> **Metin parçası**
1. HABERLER

  2. RÖPORTAJ

  3. Çeçenler ve 23 Şubat 1944 Sürgünü Üzerine
Çeçenler ve 23 Şubat 1944 Sürgünü Üzerine

Çeçenler ve 23 Şubat 1944 Sürgünü Üzerine

Çeçen Cumhuriyeti İçkerya Türkiye Fahri Konsolosu Ahmet Özdeş, Çeçenler ve 23 Şubat 1944 Sürgünü hakkında Yusuf Tunçbilek'in sorularını cevapladı.

23 Şubat 2017 Perşembe 18:24A+A-

Röp: Yusuf Tunçbilek / Dünya Bizim

Çeçenler nüfusça az olmasına rağmen dünyada en çok tanınan halklardan biridir. Sadece bu özellikleri bile onları merak etmeye, araştırmaya değer. Fakat enteresandır, yıllardır Çeçenler ile içli dışlı olan bizler, onlar hakkındaki en basit bilgilerden bile uzağız. İtiraf etmek gerekirse, Çeçenler hakkında hiçbir şey bilmiyoruz.

Ben de bu açığı kapatmak adına, “Çeçenler kimdir? Çeçen ismi nereden gelir? Neden İnguşlar ile beraber anılırlar? Waynakh’ın onlar için önemi nedir? Çeçenistan neresidir? 23 Şubat 1944 Sürgünü’nde neler yaşandı? SSCB ve Rusya’nın Çeçenistan’a olan müdahaleleri nasıl gerçekleşti? Mevcut Çeçenistan’ın durumu nasıl?” gibi soruları, bu meseleler hakkında uzman Çeçen Cumhuriyeti İçkerya Türkiye Fahri Konsolosu Ahmet Özdeş’e sordum. Sağ olsunlar değerli vakitlerini ayırdılar. Oldukça verimli bir röportaj oldu. Çeçenlerin anlaşılması ve 23 Şubat 1944 Sürgünü’nün unutulmaması dileğiyle, iyi okumalar...

> **Yapılacaklar**
1. Çeçen sürgünü metninden, "Çeçenler nüfusça az" sözlerini içeren ifadeyle açılıp "hiçbir şey bilmiyoruz." ile kapanan kısmı hiçbir değişiklik yapmadan çıkarın.
2. Çeçen sürgünü metnine göre şu soruları kısaca yanıtlayın:
(a) Soruları cevaplayan kişinin unvanı nedir?
(b) Yazı hangi tarihte ve hangi gün yayımlanmıştır?
(c) Metin, Çeçenlerin nüfusu ve tanınırlığı hakkında ne söylüyor?

> **Verilen malzeme**
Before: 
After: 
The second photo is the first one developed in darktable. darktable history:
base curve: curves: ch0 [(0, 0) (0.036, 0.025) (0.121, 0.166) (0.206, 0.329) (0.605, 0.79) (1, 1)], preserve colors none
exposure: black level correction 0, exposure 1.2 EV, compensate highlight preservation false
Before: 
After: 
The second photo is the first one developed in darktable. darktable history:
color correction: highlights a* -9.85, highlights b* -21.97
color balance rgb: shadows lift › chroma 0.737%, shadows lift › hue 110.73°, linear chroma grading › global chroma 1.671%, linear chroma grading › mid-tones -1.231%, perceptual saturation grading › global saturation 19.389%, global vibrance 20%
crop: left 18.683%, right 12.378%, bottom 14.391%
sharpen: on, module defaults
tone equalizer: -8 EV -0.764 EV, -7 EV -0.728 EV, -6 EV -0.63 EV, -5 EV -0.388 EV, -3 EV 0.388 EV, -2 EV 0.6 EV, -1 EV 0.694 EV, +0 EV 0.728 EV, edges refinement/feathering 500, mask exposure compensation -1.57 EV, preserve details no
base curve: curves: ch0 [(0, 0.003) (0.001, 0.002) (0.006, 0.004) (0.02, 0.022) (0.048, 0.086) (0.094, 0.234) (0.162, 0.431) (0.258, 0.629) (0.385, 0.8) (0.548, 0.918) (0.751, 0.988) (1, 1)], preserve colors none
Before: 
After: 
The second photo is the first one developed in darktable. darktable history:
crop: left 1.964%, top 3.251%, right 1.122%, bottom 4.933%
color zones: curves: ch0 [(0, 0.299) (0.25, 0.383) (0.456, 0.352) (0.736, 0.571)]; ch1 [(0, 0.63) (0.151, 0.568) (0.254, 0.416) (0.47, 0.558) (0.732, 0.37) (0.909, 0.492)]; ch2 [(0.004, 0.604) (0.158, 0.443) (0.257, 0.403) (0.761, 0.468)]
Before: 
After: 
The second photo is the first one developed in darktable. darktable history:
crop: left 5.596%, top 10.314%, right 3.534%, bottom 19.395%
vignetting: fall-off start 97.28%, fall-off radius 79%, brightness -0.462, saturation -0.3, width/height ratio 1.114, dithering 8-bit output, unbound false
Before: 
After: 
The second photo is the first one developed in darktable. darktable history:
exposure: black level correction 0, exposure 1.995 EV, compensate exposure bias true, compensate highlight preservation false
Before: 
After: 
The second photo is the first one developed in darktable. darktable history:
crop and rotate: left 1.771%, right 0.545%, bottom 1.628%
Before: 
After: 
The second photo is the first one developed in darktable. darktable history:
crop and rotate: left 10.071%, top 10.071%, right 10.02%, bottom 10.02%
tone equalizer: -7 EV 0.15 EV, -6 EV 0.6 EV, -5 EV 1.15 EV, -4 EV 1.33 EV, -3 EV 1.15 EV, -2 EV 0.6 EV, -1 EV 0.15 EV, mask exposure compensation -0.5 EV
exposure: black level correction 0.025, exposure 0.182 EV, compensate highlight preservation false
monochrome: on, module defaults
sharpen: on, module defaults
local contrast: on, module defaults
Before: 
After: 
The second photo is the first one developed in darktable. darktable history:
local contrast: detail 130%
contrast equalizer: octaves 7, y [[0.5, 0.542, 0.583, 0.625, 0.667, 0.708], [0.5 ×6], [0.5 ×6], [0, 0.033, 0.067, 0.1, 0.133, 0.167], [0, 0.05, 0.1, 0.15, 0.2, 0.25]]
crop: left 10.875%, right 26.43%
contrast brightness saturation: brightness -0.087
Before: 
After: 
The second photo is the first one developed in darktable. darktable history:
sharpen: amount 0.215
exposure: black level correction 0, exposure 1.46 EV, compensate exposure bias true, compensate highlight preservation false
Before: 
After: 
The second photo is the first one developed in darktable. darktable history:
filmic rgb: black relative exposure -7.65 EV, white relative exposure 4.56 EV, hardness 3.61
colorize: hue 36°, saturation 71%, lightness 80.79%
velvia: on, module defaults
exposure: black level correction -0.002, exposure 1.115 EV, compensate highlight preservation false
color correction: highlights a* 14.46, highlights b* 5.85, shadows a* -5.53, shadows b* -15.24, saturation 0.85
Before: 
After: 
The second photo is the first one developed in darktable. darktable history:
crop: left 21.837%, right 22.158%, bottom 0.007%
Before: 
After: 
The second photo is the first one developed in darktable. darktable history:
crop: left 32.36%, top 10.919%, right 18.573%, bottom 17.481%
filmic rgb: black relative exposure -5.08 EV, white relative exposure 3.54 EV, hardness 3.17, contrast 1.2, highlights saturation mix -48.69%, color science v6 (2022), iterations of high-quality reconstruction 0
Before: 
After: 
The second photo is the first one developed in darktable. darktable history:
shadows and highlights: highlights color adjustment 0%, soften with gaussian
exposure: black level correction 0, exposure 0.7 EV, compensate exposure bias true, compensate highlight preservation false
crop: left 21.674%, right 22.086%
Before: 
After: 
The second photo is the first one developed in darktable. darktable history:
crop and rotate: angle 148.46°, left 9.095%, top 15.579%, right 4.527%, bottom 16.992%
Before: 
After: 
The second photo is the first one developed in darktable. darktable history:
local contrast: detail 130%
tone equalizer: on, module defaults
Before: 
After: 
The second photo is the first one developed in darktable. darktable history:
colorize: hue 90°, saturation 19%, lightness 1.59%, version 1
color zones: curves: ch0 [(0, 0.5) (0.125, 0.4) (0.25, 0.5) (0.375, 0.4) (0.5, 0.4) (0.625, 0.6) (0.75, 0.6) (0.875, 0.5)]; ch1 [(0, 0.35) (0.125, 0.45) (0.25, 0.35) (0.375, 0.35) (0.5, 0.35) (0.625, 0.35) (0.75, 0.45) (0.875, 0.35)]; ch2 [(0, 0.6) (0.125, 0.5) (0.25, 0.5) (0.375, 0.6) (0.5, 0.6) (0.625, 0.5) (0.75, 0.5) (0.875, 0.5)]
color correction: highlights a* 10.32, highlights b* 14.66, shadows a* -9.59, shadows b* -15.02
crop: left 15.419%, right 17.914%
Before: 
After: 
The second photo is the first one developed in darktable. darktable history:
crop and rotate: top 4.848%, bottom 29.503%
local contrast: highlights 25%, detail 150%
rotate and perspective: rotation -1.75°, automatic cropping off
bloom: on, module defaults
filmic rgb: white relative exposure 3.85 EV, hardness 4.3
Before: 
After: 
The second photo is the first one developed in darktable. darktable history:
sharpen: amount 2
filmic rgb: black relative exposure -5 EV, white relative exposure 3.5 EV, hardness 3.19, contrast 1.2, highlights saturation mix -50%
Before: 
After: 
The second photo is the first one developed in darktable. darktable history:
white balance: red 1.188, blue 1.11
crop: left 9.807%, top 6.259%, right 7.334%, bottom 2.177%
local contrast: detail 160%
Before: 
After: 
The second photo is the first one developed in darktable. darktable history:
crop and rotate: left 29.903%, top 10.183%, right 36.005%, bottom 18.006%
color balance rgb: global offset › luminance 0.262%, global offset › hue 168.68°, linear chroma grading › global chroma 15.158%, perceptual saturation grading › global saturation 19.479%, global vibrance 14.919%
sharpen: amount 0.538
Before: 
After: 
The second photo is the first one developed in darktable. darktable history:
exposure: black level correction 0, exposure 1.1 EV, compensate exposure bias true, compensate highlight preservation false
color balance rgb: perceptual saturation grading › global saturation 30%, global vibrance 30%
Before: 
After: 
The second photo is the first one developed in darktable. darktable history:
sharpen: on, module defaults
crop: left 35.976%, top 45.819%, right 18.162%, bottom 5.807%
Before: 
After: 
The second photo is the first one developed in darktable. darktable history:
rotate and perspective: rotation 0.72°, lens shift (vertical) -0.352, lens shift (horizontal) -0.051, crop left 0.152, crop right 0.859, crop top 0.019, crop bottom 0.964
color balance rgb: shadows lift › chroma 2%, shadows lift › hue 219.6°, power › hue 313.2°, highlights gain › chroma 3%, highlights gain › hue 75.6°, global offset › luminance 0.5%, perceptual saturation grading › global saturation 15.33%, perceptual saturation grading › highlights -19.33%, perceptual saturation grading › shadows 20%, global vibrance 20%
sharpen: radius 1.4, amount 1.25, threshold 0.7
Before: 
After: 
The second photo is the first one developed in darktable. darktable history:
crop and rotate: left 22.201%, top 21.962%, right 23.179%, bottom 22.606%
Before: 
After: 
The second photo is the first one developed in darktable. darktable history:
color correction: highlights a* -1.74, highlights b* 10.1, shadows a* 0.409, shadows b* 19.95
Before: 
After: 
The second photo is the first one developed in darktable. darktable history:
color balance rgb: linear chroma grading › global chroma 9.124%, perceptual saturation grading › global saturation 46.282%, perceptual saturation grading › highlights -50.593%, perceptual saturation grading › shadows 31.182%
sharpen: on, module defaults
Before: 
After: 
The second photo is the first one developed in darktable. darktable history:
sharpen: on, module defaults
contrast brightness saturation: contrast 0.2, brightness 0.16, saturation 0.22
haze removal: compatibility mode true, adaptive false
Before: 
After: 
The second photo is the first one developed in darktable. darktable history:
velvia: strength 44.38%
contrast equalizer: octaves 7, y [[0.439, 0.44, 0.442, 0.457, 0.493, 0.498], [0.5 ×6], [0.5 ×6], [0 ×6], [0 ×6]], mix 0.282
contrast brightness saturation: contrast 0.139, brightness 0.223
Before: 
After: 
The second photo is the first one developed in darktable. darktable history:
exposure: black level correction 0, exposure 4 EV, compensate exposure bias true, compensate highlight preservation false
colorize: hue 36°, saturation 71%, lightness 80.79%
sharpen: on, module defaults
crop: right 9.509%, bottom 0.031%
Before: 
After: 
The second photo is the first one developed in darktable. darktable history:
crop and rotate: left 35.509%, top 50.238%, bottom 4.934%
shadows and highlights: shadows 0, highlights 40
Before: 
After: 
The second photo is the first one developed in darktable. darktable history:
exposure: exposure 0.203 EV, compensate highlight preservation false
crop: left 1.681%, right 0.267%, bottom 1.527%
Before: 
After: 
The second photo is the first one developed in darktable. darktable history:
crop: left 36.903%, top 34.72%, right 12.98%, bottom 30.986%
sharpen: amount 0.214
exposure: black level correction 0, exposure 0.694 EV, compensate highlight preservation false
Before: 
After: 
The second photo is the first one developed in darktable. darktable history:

> **Yanıtlar**
1.
Çeçenler nüfusça az olmasına rağmen dünyada en çok tanınan halklardan biridir. Sadece bu özellikleri bile onları merak etmeye, araştırmaya değer. Fakat enteresandır, yıllardır Çeçenler ile içli dışlı olan bizler, onlar hakkındaki en basit bilgilerden bile uzağız. İtiraf etmek gerekirse, Çeçenler hakkında hiçbir şey bilmiyoruz.

2.
(a) Çeçen Cumhuriyeti İçkerya Türkiye Fahri Konsolosu.
(b) 23 Şubat 2017, Perşembe.
(c) Nüfusça az olmalarına rağmen dünyada en çok tanınan halklardan biridir.